I have been avoiding regex for “performance” optimisation, but otherwise, regex is a suitable alternative for me and converting existing groups to regex is not too much trouble.

At the most basic level, it would be helpful to have an indication in the GUI of which groups are search-groups.

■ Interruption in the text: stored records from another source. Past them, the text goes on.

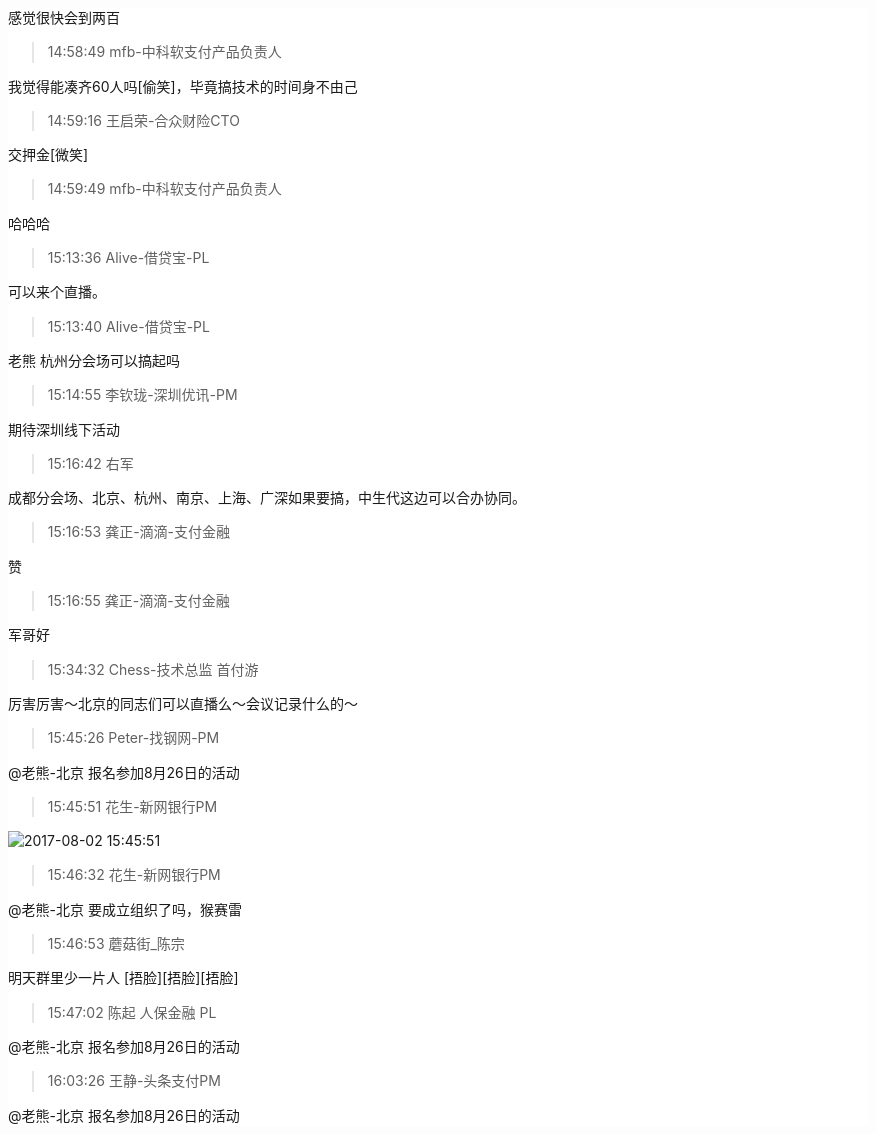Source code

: 感觉很快会到两百  
   
> 14:58:49  mfb-中科软支付产品负责人  
   
我觉得能凑齐60人吗[偷笑]，毕竟搞技术的时间身不由己  
   
> 14:59:16  王启荣-合众财险CTO  
   
交押金[微笑]  
   
> 14:59:49  mfb-中科软支付产品负责人  
   
哈哈哈  
   
> 15:13:36  Alive-借贷宝-PL  
   
可以来个直播。  
   
> 15:13:40  Alive-借贷宝-PL  
   
老熊 杭州分会场可以搞起吗  
   
> 15:14:55  李钦珑-深圳优讯-PM  
   
期待深圳线下活动  
   
> 15:16:42  右军  
   
成都分会场、北京、杭州、南京、上海、广深如果要搞，中生代这边可以合办协同。  
   
> 15:16:53  龚正-滴滴-支付金融  
   
赞  
   
> 15:16:55  龚正-滴滴-支付金融  
   
军哥好  
   
> 15:34:32  Chess-技术总监 首付游   
   
厉害厉害～北京的同志们可以直播么～会议记录什么的～  
   
> 15:45:26  Peter-找钢网-PM  
   
@老熊-北京 报名参加8月26日的活动  
   
> 15:45:51  花生-新网银行PM  
   
![2017-08-02 15:45:51](http://wechat.lixf.cn/img/20170802_154551.png) 
   
> 15:46:32  花生-新网银行PM  
   
@老熊-北京 要成立组织了吗，猴赛雷  
   
> 15:46:53  蘑菇街_陈宗  
   
明天群里少一片人 [捂脸][捂脸][捂脸]  
   
> 15:47:02  陈起 人保金融 PL  
   
@老熊-北京 报名参加8月26日的活动  
   
> 16:03:26  王静-头条支付PM  
   
@老熊-北京 报名参加8月26日的活动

I have several groups like this. Here is an example

2 SearchGroup:beaming\;2\;title|abstract|groups|keywords:/beam/ AND -groups:/demo/exclude|:not/\;0\;1\;1\;0xb3661aff\;\;\;;

beam is intended to capture variations such as beams or beaming. demo/exclude and :not are prefixes intended to capture various subgroups.

Updates:

  • I installed the latest development version and migrated groups to the new syntax.
  • Several of my search groups, including those like the example above no longer worked correctly after conversion.
  • I rewrote multi-field searches to OR statements (is this documentation helpful?)
  • Some expressions that JabRef converted automatically to regex could be expressed in Lucene syntax without regex.
  • Strings that JabRef converted to regular expressions were missing escape characters before : and / (incorrect)
  • Searching for fieldname:something can return false negatives if the target is preceded by a non-word character, e.g. “hyphenated-something” or “:something”. I needed to use fieldname:*something to get the desired results.
  • The wildcard * seems to work in the first position, even though this is said to be unsupported by Lucene.
  • I noticed that the regex option has been removed from JabRef’s search bar and from “Free search expressions”, but is still present for groups created by “Searching for a keyword”.